You said you believe he's "assigning too many points per sprint." Have a face-to-face conversation with him and tell him exactly that. You can say that you believe that you've been "set up to fail" by over-committing to work that you don't believe you'll be able to get done, and that you're skipping out on the agreed-upon code-standards like testing for the sake of meeting deadlines.

Perhaps your developers should start choosing how much they commit to, and choose how much they believe they can get done in a time period, rather than having someone from the outside assign how much they think the dev-team can do in a sprint, have the developers self-assign, or pick however many stories they think they can get done within the sprint. You know how many points you completed last sprint, and the sprint before that, and your team has a velocity of points that you regularly complete on average. There's no point committing/assigning more points than the average number of points you've completed in the past in a sprint.

Make sure your boss is informed of delays

If something takes longer than expected, tell your boss, and the Product Owner. Provide the backstory and all the relevant details. Tell what was different, and tell him how you're handling it. More details doesn't hurt, no matter how small or boring those details are, he should know everything that's happening and anything causing a slow-down. It's important that nobody is surprised when something doesn't go as expected, everyone should already know well beforehand.

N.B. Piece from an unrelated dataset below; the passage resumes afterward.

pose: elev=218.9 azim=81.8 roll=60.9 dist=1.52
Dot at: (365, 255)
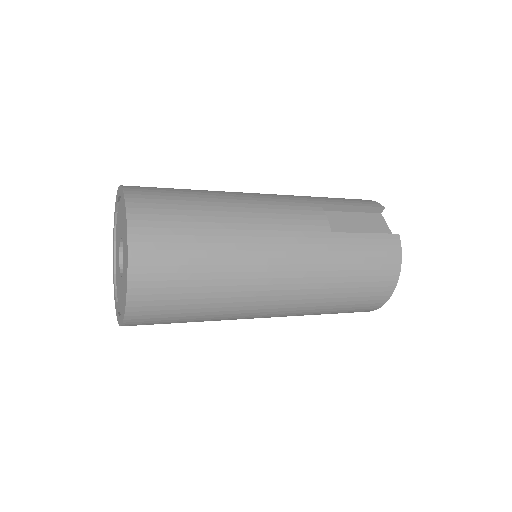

The "burning down the team" comment sounds too vague and general, ask for clarity

I personally would ask for clarifying specific details of who, what, when, where, why, and how did I burn down the team; how much has the team burned out because of those actions, and to quantify the benefits of an alternative method? Anything that sounds too vague needs to be clarified, and if something is inaccurate, point it out with the evidence you've documented.

Correct any distortions of the truth by adding the context

If you think someone exaggerated, edited what you did or said, removed parts of a story (not the scrum kind), or took something out of proportion or context, I would respond to those distortions immediately, and include the background story and context. There's always a history behind everything, so explain the history, the story, and any bumps along the road.